William Foley

Personal information
- Full name: William Bernard Henry Foley
- Born: 3 October 1906 Cape Town, Cape Colony
- Died: 13 August 1963 (aged 56) Bergvliet, Cape Town, Cape Province, South Africa
- Batting: Right-handed

Domestic team information
- 1925–26 to 1936–37: Transvaal
- 1937–38 to 1947–48: Western Province

Career statistics
| Competition | First-class |
| Matches | 35 |
| Runs scored | 1941 |
| Batting average | 44.11 |
| 100s/50s | 1/14 |
| Top score | 153 |
| Balls bowled | 138 |
| Wickets | 0 |
| Bowling average | – |
| 5 wickets in innings | 0 |
| 10 wickets in match | 0 |
| Best bowling | – |
| Catches/stumpings | 10/0 |
- Source: Cricinfo, 26 July 2020

= William Foley (cricketer) =

South African cricketer

William Bernard Henry Foley (3 October 1906 – 13 August 1963) was a South African cricketer who played first-class cricket from 1926 to 1947.

A hard-hitting batsman and brilliant fieldsman, Foley was one of the leading batsmen in the Currie Cup in 1929–30, scoring 446 runs for Transvaal at an average of 74.33. In the final match of the tournament, when Transvaal needed a victory to win the trophy, he scored 153, enabling Transvaal to make 417 all out and take four Rhodesian wickets by stumps on the first day.
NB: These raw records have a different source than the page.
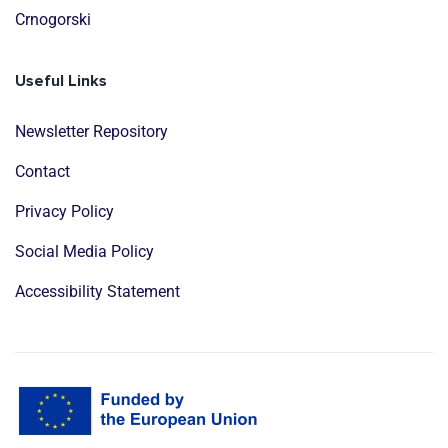
Crnogorski
Useful Links
Newsletter Repository
Contact
Privacy Policy
Social Media Policy
Accessibility Statement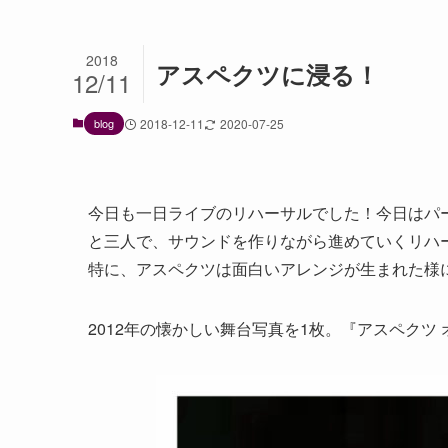
2018
アスペクツに浸る！
12/11
blog
2018-12-11
2020-07-25
今日も一日ライブのリハーサルでした！今日はパ
と三人で、サウンドを作りながら進めていくリハー
特に、アスペクツは面白いアレンジが生まれた様に
2012年の懐かしい舞台写真を1枚。『アスペクツ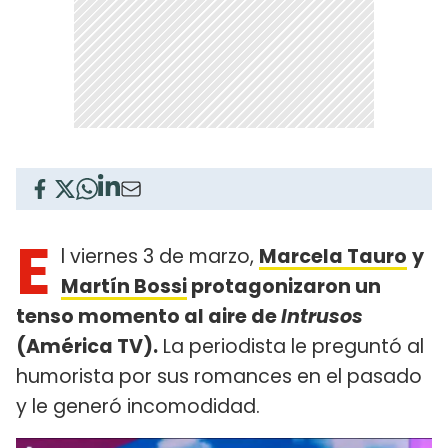
E
l viernes 3 de marzo,
Marcela Tauro
y
Martín Bossi
protagonizaron un
tenso momento al aire de
Intrusos
(América TV).
La periodista le preguntó al
humorista por sus romances en el pasado
y le generó incomodidad.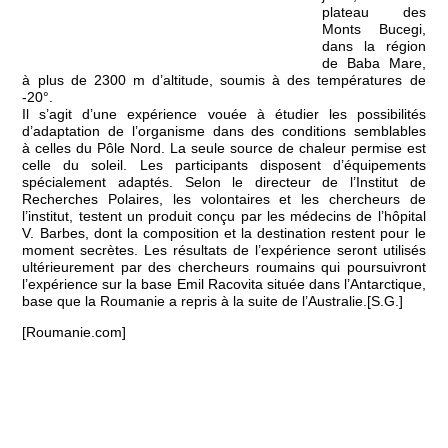
plateau des
Monts Bucegi,
dans la région
de Baba Mare,
à plus de 2300 m d’altitude, soumis à des températures de
-20°.
Il s’agit d’une expérience vouée à étudier les possibilités
d’adaptation de l’organisme dans des conditions semblables
à celles du Pôle Nord. La seule source de chaleur permise est
celle du soleil. Les participants disposent d’équipements
spécialement adaptés. Selon le directeur de l’Institut de
Recherches Polaires, les volontaires et les chercheurs de
l’institut, testent un produit conçu par les médecins de l’hôpital
V. Barbes, dont la composition et la destination restent pour le
moment secrètes. Les résultats de l’expérience seront utilisés
ultérieurement par des chercheurs roumains qui poursuivront
l’expérience sur la base Emil Racovita située dans l’Antarctique,
base que la Roumanie a repris à la suite de l’Australie.[S.G.]
[Roumanie.com]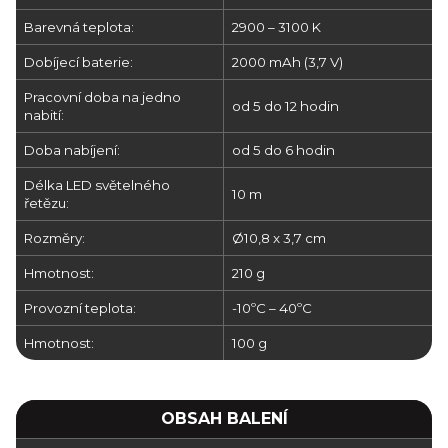
Barevná teplota:
2900 – 3100 K
Dobíjecí baterie:
2000 mAh (3,7 V)
Pracovní doba na jedno
od 5 do 12 hodin
nabití:
Doba nabíjení:
od 5 do 6 hodin
Délka LED světelného
10 m
řetězu:
Rozměry:
Ø10,8 x 3,7 cm
Hmotnost:
210 g
Provozní teplota:
-10ºC – 40ºC
Hmotnost:
100 g
OBSAH BALENÍ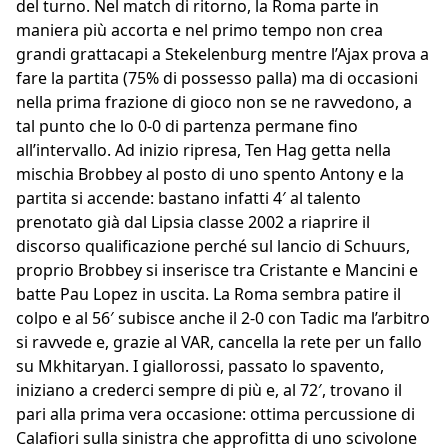
del turno. Nel match di ritorno, la Roma parte in
maniera più accorta e nel primo tempo non crea
grandi grattacapi a Stekelenburg mentre l’Ajax prova a
fare la partita (75% di possesso palla) ma di occasioni
nella prima frazione di gioco non se ne ravvedono, a
tal punto che lo 0-0 di partenza permane fino
all’intervallo. Ad inizio ripresa, Ten Hag getta nella
mischia Brobbey al posto di uno spento Antony e la
partita si accende: bastano infatti 4′ al talento
prenotato già dal Lipsia classe 2002 a riaprire il
discorso qualificazione perché sul lancio di Schuurs,
proprio Brobbey si inserisce tra Cristante e Mancini e
batte Pau Lopez in uscita. La Roma sembra patire il
colpo e al 56′ subisce anche il 2-0 con Tadic ma l’arbitro
si ravvede e, grazie al VAR, cancella la rete per un fallo
su Mkhitaryan. I giallorossi, passato lo spavento,
iniziano a crederci sempre di più e, al 72′, trovano il
pari alla prima vera occasione: ottima percussione di
Calafiori sulla sinistra che approfitta di uno scivolone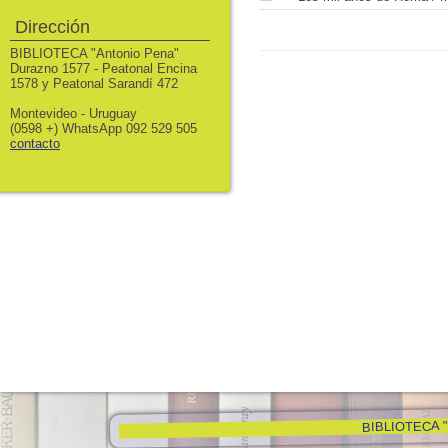
Dirección
BIBLIOTECA "Antonio Pena"
Durazno 1577 - Peatonal Encina
1578 y Peatonal Sarandí 472
Montevideo - Uruguay
(0598 +) WhatsApp 092 529 505
contacto
BIBLIOTECA "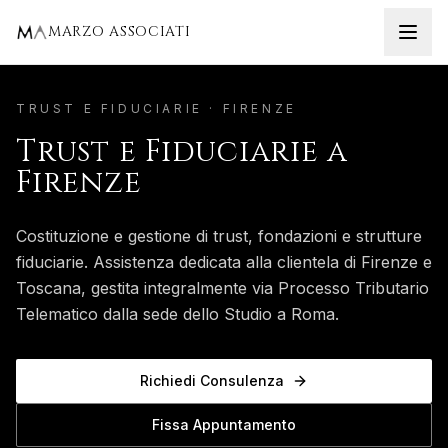
Home
Firenze
Trust e Fiduciarie
MARZO ASSOCIATI
TRUST E FIDUCIARIE
·
FIRENZE
Trust e Fiduciarie
a
Firenze
Costituzione e gestione di trust, fondazioni e strutture
fiduciarie.
Assistenza dedicata alla clientela di
Firenze
e
Toscana
, gestita integralmente via Processo Tributario
Telematico dalla sede dello Studio a Roma.
Richiedi Consulenza
Fissa Appuntamento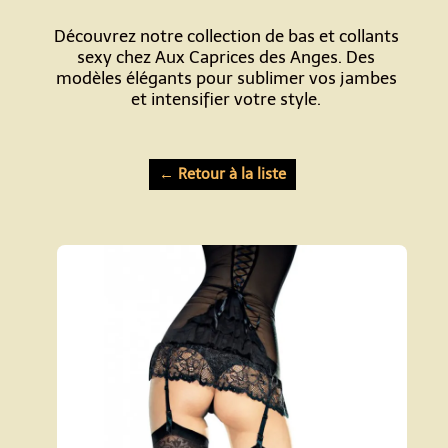
Découvrez notre collection de bas et collants
sexy chez Aux Caprices des Anges. Des
modèles élégants pour sublimer vos jambes
et intensifier votre style.
← Retour à la liste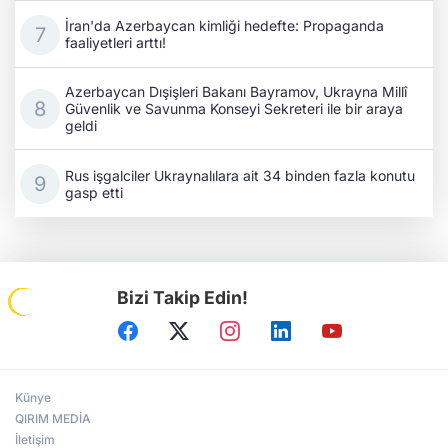
İran'da Azerbaycan kimliği hedefte: Propaganda
faaliyetleri arttı!
Azerbaycan Dışişleri Bakanı Bayramov, Ukrayna Millî
Güvenlik ve Savunma Konseyi Sekreteri ile bir araya
geldi
Rus işgalciler Ukraynalılara ait 34 binden fazla konutu
gasp etti
Bizi Takip Edin!
Künye
QIRIM MEDİA
İletişim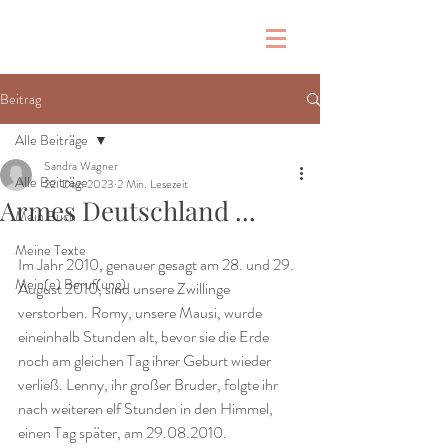
Beitrag
Alle Beiträge
Sandra Wagner
Alle Beiträge
22. Dez. 2023
2 Min. Lesezeit
Armes Deutschland ...
Mein Buch
Meine Texte
Im Jahr 2010, genauer gesagt am 28. und 29. 
Mein(e) Beruf(ung)
August 2010, sind unsere Zwillinge 
verstorben. Romy, unsere Mausi, wurde 
eineinhalb Stunden alt, bevor sie die Erde 
noch am gleichen Tag ihrer Geburt wieder 
verließ. Lenny, ihr großer Bruder, folgte ihr 
nach weiteren elf Stunden in den Himmel, 
einen Tag später, am 29.08.2010. 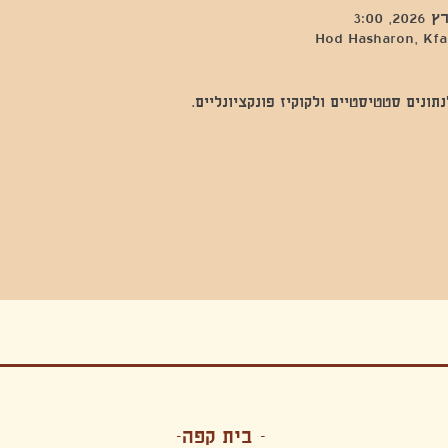
Hod Hasharon, Kfar
נים סטטיסטיים ולקוקיז פונקציונליים.
בה, חגיגה , סדנאות , אמבטיות קרח,סווט לודג, ארוחה הודית, קבל שבת,ירון פאר,רותם בר אור ,קונטקט ג'אם ,איריס נייס, פרפורמנס,סרטים , אמנות ,טבי,גוף ,מיצג, אוכל צמחוני ,ריטר
אימפרוביזציה
- בית קפה-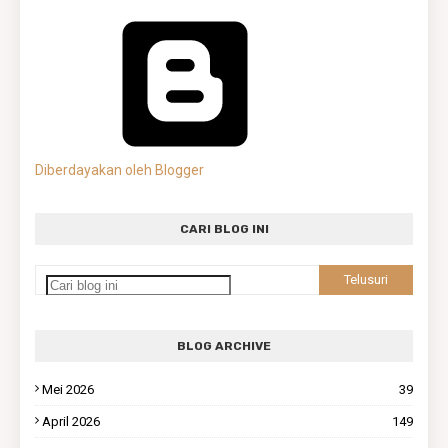
Diberdayakan oleh Blogger
CARI BLOG INI
BLOG ARCHIVE
Mei 2026
39
April 2026
149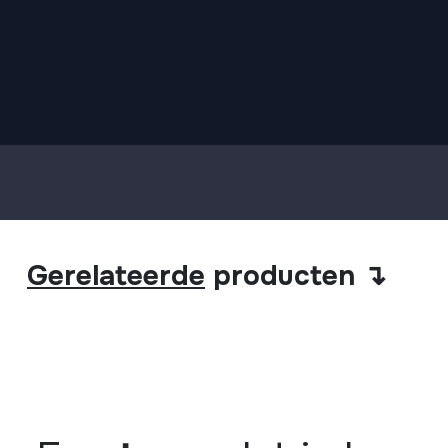
Gerelateerde
producten ↴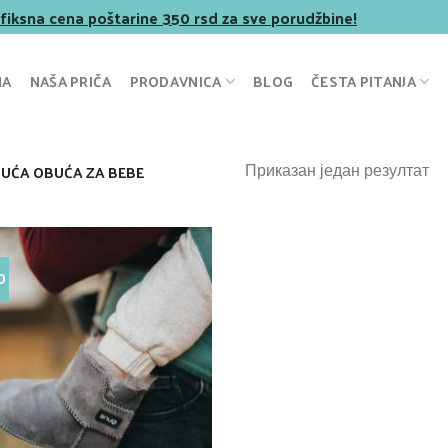
 fiksna cena poštarine 350 rsd za sve porudžbine!
NA
NAŠA PRIČA
PRODAVNICA
BLOG
ČESTA PITANJA
Приказан један резултат
UĆA OBUĆA ZA BEBE
O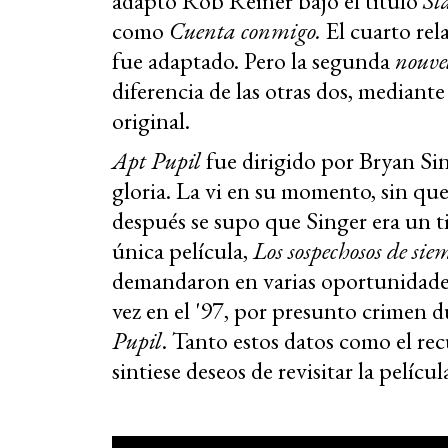
adaptó Rob Reiner bajo el título
St
como
Cuenta conmigo.
El cuarto rel
fue adaptado. Pero la segunda
nouve
diferencia de las otras dos, mediante
original.
Apt Pupil
fue dirigido por Bryan Sing
gloria. La vi en su momento, sin q
después se supo que Singer era un ti
única película,
Los sospechosos de si
demandaron en varias oportunidades
vez en el '97, por presunto crimen d
Pupil
. Tanto estos datos como el r
sintiese deseos de revisitar la pelícu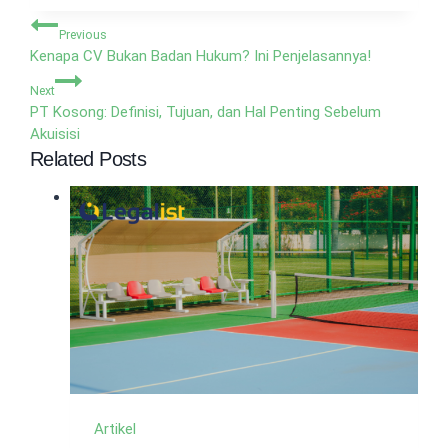
Navigasi
Previous
pos
Kenapa CV Bukan Badan Hukum? Ini Penjelasannya!
Next
PT Kosong: Definisi, Tujuan, dan Hal Penting Sebelum
Akuisisi
Related Posts
Artikel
Transvaal won by an innings and secured the Currie Cup. In senior cricket in Johannesburg in 1929–30 he scored three centuries in consecutive innings "as a result of great hitting", including one in which he hit 13 sixes. In 1934–35, when Transvaal again won the Currie Cup, Foley scored 359 runs at 59.83.

He and his wife Gladys had five children.